Data for review
====
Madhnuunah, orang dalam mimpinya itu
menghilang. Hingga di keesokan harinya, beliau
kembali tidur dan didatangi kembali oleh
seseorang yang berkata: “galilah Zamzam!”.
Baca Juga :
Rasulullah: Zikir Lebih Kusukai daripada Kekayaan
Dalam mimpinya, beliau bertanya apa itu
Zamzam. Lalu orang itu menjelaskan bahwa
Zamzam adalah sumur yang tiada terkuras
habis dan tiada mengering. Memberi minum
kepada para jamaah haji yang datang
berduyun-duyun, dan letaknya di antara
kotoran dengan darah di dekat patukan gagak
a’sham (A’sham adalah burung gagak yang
====
What is needed
Print every line of the item above without altering a single word, letter, or punctuation mark.

Solution
Madhnuunah, orang dalam mimpinya itu
menghilang. Hingga di keesokan harinya, beliau
kembali tidur dan didatangi kembali oleh
seseorang yang berkata: “galilah Zamzam!”.
Baca Juga :
Rasulullah: Zikir Lebih Kusukai daripada Kekayaan
Dalam mimpinya, beliau bertanya apa itu
Zamzam. Lalu orang itu menjelaskan bahwa
Zamzam adalah sumur yang tiada terkuras
habis dan tiada mengering. Memberi minum
kepada para jamaah haji yang datang
berduyun-duyun, dan letaknya di antara
kotoran dengan darah di dekat patukan gagak
a’sham (A’sham adalah burung gagak yang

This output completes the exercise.